**Instructions**.
- 1) Reproduce the part of the barn-building post starting at "1. Drainage like" and ending at "it runs away).".
- 2) Write the next part of the barn-building post, picking up right after its final sentence.

**Source text**.

Building my second barn now, learned a few things from the first one *(though my first one I wasn’t quite a rookie at it either)

  1. Drainage like everyone says, put this one as on top of a hill as I could get it (natural drainage on three sides and graded the front drive going to it so it runs away).

  2. Easy access to water…HATE frozen hoses, the shorter the hose you have to deal with the easier to keep them drained and open for water in winter. At this place main water is trough outside barn, have a frost free hydrant there approx 2 feet from trough (outside fence) only need 2 feet of hose to fill it…LOVE this.

  3. Have a 12 foot concrete aisle, and I feel happy with that, we easily can drive a truck/trailer through it and park the tractor in there as well. Aisle is 12 feet high as well, great ventilation. New barn aisle has door at each end, and with other openings, LOTS of breezes during hot summers, our winters aren’t so tough.

**Excerpted data**.
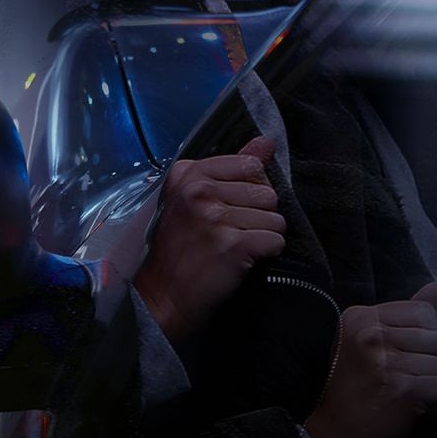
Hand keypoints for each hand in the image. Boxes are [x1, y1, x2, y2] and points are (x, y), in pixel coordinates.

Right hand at [134, 136, 286, 343]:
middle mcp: (199, 190)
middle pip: (267, 193)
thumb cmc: (178, 247)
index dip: (251, 189)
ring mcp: (215, 217)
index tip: (231, 208)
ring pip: (275, 218)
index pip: (250, 164)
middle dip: (259, 215)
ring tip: (235, 247)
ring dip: (263, 236)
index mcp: (188, 173)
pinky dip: (266, 253)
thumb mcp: (193, 197)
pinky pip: (275, 240)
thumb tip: (267, 142)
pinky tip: (243, 259)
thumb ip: (232, 167)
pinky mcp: (232, 244)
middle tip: (231, 232)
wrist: (160, 295)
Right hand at [305, 281, 436, 437]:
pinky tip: (422, 400)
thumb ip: (406, 312)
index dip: (428, 333)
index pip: (423, 311)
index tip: (414, 350)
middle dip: (435, 359)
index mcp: (362, 317)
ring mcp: (385, 361)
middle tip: (414, 372)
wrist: (335, 431)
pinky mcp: (401, 387)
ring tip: (417, 387)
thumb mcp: (368, 338)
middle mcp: (371, 335)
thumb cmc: (353, 385)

**Answers to this exercise**.
- 1)
1. Drainage like everyone says, put this one as on top of a hill as I could get it (natural drainage on three sides and graded the front drive going to it so it runs away).

- 2)
  4. OVERHANGS! Best part, because I don’t keep horses up but just keep stalls open for them, so they can stand in the shade in the summer, and keep from the rain/snow/wind in winter and still be out where they are happiest. Mine are 12’ and run down both sides of barn. Horses have one side and horse trailer and tractor are parked on the other side.

  5. Stalls are rubber mats over crushed stone, done it before and it’s great.

  6. Tack/feed room, only have a 12x12, but it’s just me and MY stuff. Love what Renae pointed out about mice and feed and getting into your STUFF. I HATE THAT!! Mouse poop everywhere. Plan is for mouse resistant cabinets for stuff and feed in metal trash cans. (big bins can’t be dumped and cleaned easily, trash cans are great for this, no fear of moldy leftovers.). Thanks to this board, I"m more aware of the threat of saddles being stolen, and plan to put those inside a locked cabinet at least, the downside being mold, but then the tack room will be insulated and a dehumidifier is in the budget.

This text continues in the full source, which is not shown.